Un véritable amour pour le football

En tant qu’ancienne joueuse, elle sait de quoi et de qui une équipe a besoin. Heureusement, l’un des premiers actes officiels qu’elle doit accomplir est d’aider à trouver un nouvel entraîneur national. L’entraîneur par intérim Horst Hrubesch poursuivra son travail pour l’instant et tentera de se qualifier pour les Jeux Olympiques avec l’équipe. Mais ce sera terminé au plus tard après le tournoi, et il faudra alors un successeur pour la préparation à long terme du Championnat d’Europe 2025. La professionnalisation de la ligue, qui, contrairement à l’équipe masculine, fonctionne sous l’égide du DFB sera également leur tâche à l’avenir. « Nous parlons d’une Bundesliga dans laquelle certaines équipes sont très professionnelles, mais d’autres sont également très simples. Bien sûr, il faut veiller à ce que l’écart ne devienne pas trop grand », a-t-elle déclaré à ntv.de.

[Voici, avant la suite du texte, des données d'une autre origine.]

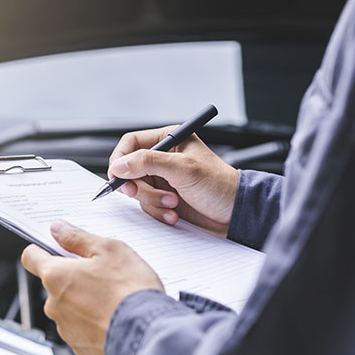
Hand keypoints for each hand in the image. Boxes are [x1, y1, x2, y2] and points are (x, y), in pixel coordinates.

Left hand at [21, 220, 162, 354]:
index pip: (31, 258)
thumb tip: (58, 230)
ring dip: (84, 301)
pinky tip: (115, 317)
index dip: (40, 249)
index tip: (52, 247)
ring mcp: (66, 329)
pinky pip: (82, 328)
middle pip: (55, 283)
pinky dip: (94, 322)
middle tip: (101, 273)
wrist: (147, 336)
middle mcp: (54, 305)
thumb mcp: (109, 250)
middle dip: (73, 277)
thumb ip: (78, 238)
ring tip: (113, 298)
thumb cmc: (130, 291)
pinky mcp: (80, 347)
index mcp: (56, 276)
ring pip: (69, 307)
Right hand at [108, 126, 239, 235]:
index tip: (118, 176)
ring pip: (136, 190)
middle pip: (129, 169)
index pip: (131, 143)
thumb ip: (148, 162)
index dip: (120, 159)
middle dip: (138, 186)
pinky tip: (174, 213)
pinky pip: (146, 205)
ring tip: (173, 203)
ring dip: (152, 201)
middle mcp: (163, 158)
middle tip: (139, 193)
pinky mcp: (163, 198)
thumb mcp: (183, 169)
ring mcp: (162, 179)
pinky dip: (157, 211)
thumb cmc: (219, 185)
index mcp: (169, 140)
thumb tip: (119, 164)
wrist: (235, 213)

Nia Künzer aime le football, pas seulement le football féminin, et n’est pas une PDG non technique qui ne se soucie que des chiffres, de la rentabilité et du profit. Elle ne laissera pas la valeur émotionnelle du football, de l’équipe nationale, actuellement en contradiction avec elle-même mais encore vice-championne d’Europe en 2022, être ignorée au profit d’autres facteurs. Avec elle, la DFB dispose d’un visage connu de longue date mais encore nouveau dans son équipe de direction, qui a encore de la marge pour évoluer dans ce nouveau rôle. Pas coincé dans les stéréotypes et en même temps si jeune pour commencer une époque. Cela peut créer une toute nouvelle reprise au sein de la DFB. L’accent est mis sur l’avenir et non sur les jours anciens et glorieux.